Nashville Mayor John Cooper’s office filed legislation Friday outlining updated details for the Titan’s stadium deal ahead of a Metro Council review.
The definitive documents filed this week are scheduled to go before the Council for consideration March 7. The legislation will require three readings.
“I’m proud of this deal because it eliminates the enormous liability hanging over the city and returns valuable land back to Metro so we can build new affordable housing, beautiful parks and greenways, a powerful transit hub that reconnects neighborhoods and so much more,” Cooper said in a Friday news release about the legislation.
“This is a win for Nashville, and I’m grateful to our partners at the state and the entire team who has worked tirelessly for over a year to get it done.”
Metro Council previously approved preliminary terms for the stadium deal by a vote of 27-8 with three abstentions. The council also passed a key bill allowing the city to begin collecting an increased hotel tax — but only if and when final deal terms for the stadium deal are reached and approved.
The bill authorizing a 1% hotel tax increase passed 27-5 with three abstentions.
According to the proposal, new stadium construction would rely on about $1.26 billion in revenue bonds, sales and hotel tax diversions and state contributions, making it the largest public spend on an NFL stadium to date. About $840 million would come from private funding sources, including the team. NFL loans and grants and personal seat license sales will contribute $200 million.
“We are extremely appreciative of the efforts of Mayor Cooper and his office over the past several months as we worked to complete definitive documents,” said Titans president and CEO Burke Nihill in the Friday release.
“We believe these documents embody the core principles we presented in December and look forward to our upcoming discussions with Metro Council and the Sports Authority.”
At-large Council Member Bob Mendes, a vocal opponent of the plan to build a new stadium, said Friday afternoon that he won’t comment on the new legislation until he reviews the hundreds of pages of legal documents included in the package.
“About the new stadium legislation- it isn’t online yet,” Mendes wrote in a Tweet. “It’ll be posted by next Wednesday at the latest. I’m seeing if it can be posted before then. The legislation is 200+ pages of technical legal documents. I won’t have comments until I review it fully.”

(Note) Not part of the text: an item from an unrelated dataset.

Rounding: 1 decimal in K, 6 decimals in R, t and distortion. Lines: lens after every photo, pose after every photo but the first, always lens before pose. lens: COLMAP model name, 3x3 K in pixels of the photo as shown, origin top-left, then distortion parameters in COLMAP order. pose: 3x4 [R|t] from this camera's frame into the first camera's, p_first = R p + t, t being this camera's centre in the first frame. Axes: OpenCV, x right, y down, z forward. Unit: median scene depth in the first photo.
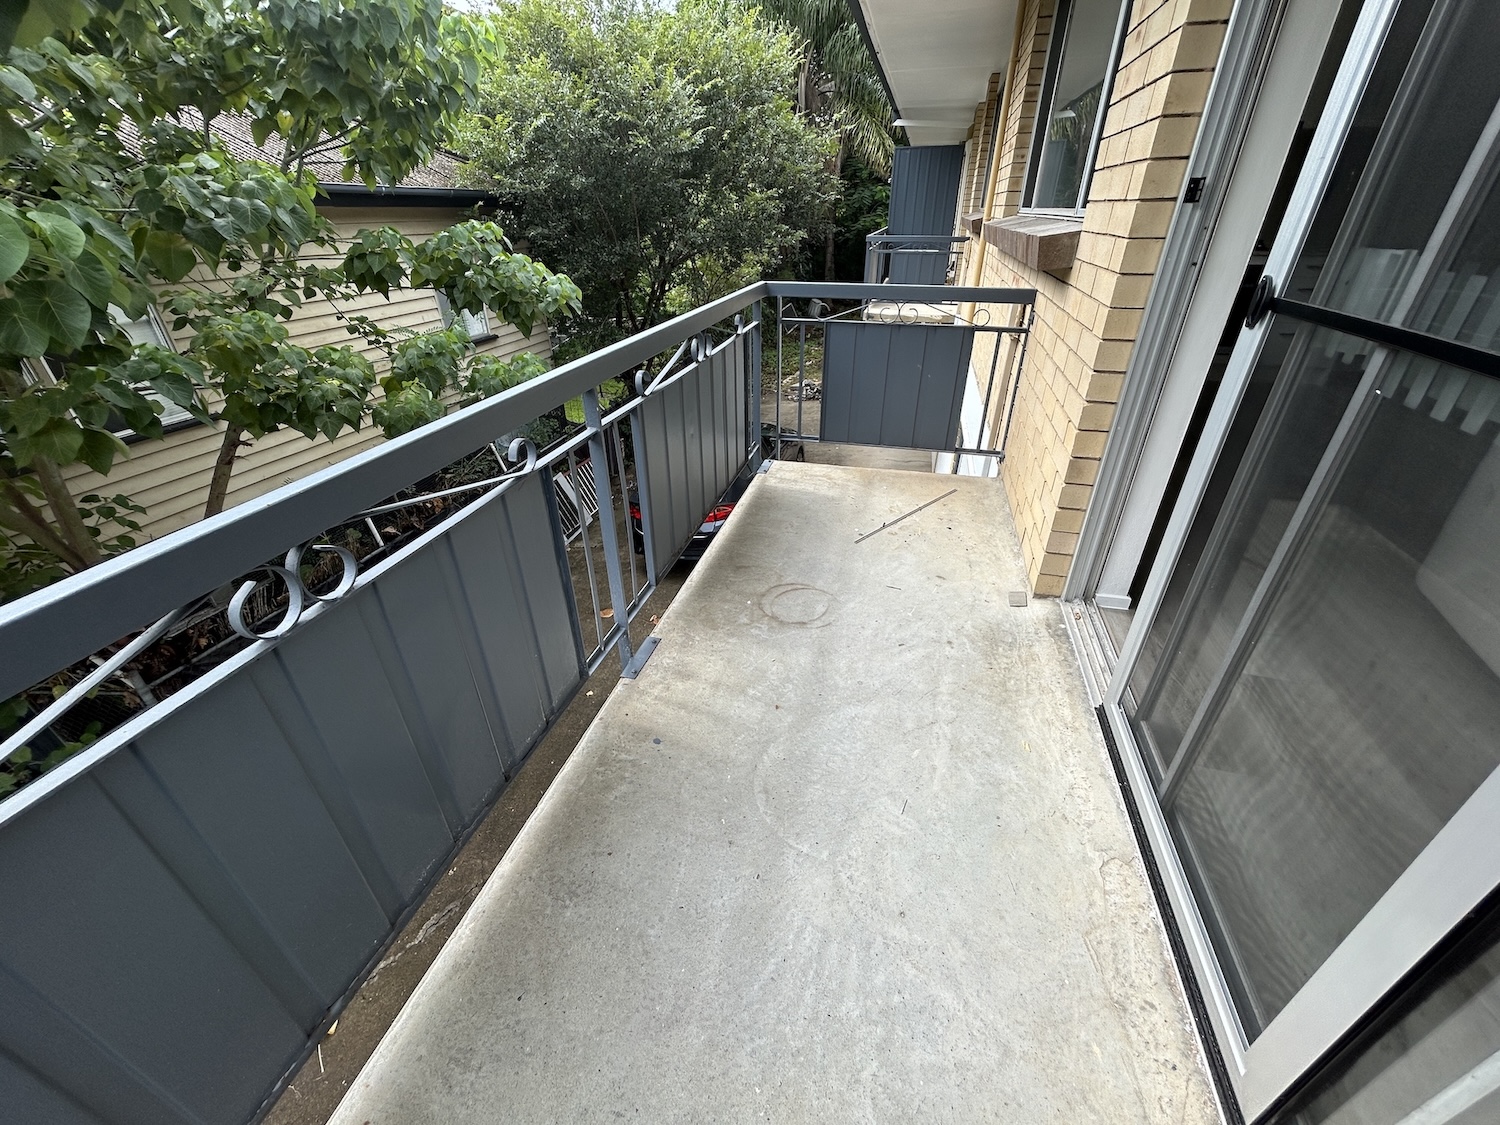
lens RADIAL K [[606.6, 0, 750.0], [0, 606.6, 562.5], [0, 0, 1]] dist [-0.012789, 0.000087]
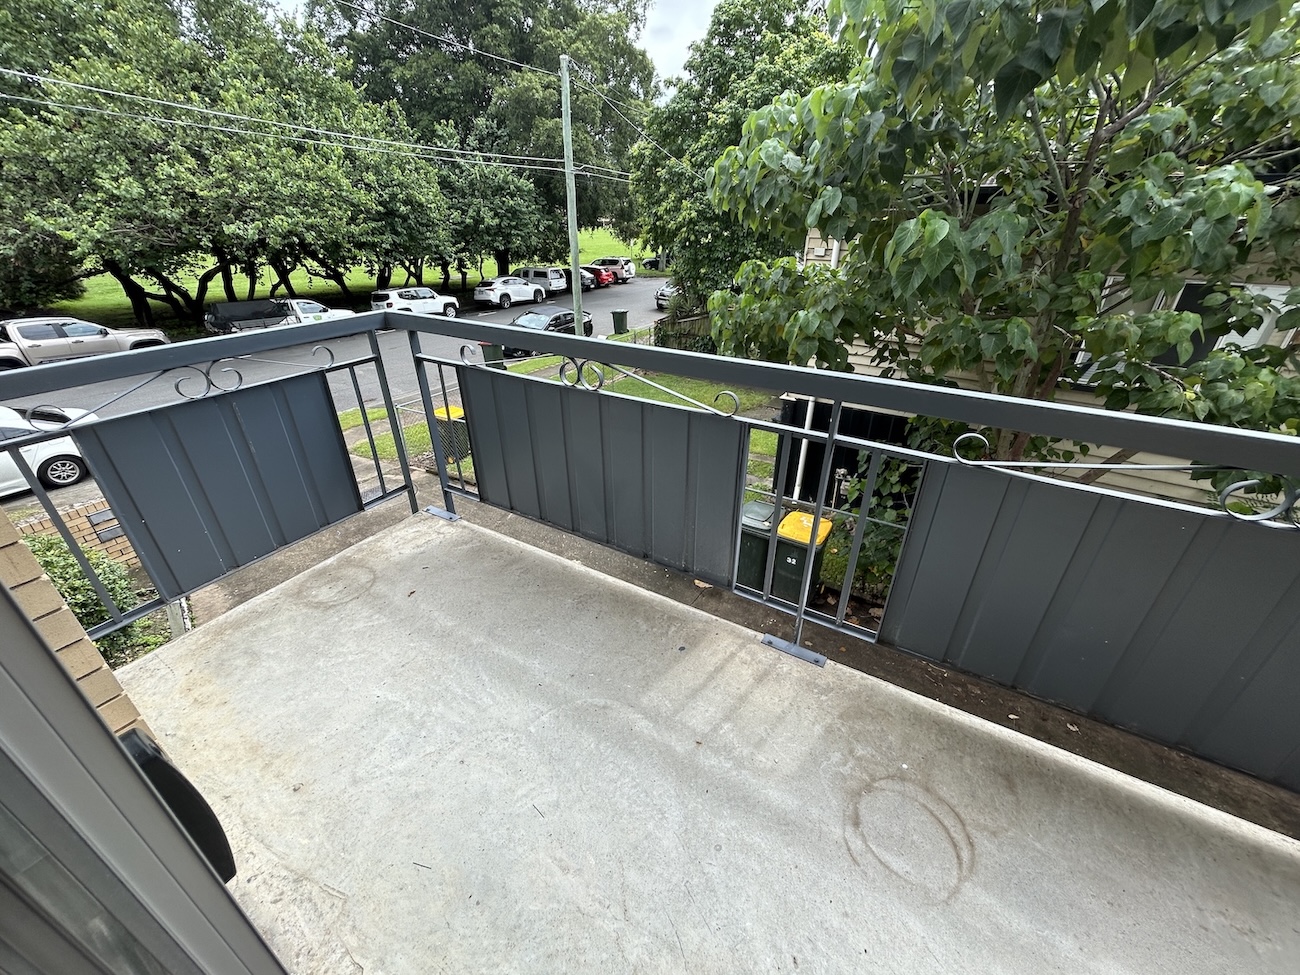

What is different about the legislation filed this week?
The proposed final agreement filed Friday incorporates feedback from Metro Council and community members, according to a news release from the Mayor’s office. It also provides key details in the form of development and lease agreements.
The final agreement added street and plaza infrastructure to be covered by the Titans, in addition to infrastructure required to open the new stadium, which was included in the original proposal.
The new proposal said excess revenue generated by the sources used to repay Sports Authority bonds may now be used to fund additional debt service reserves or to prepay portions of the bonds early, thereby reducing interest costs. This adds financial flexibility to Metro’s end of the deal, according to the Mayor’s office.
According to the new proposal, the team agrees to front costs associated with maintaining functionality at Nissan Stadium until the new stadium is built. Metro will reimburse the team up to $42 million through revenue sources such as cash from the Sports Authority or sales tax from personal seat licenses. Metro’s maximum contribution is capped at that amount.
In response to an amendment in the term sheet resolution, passed in December, the Titans will create the Nashville Needs Impact Fund, to which the team will contribute at least $47 million. This fund can be used by nonprofits serving Nashville and Davidson County for public education, public transit, gender equity in sports and affordable housing.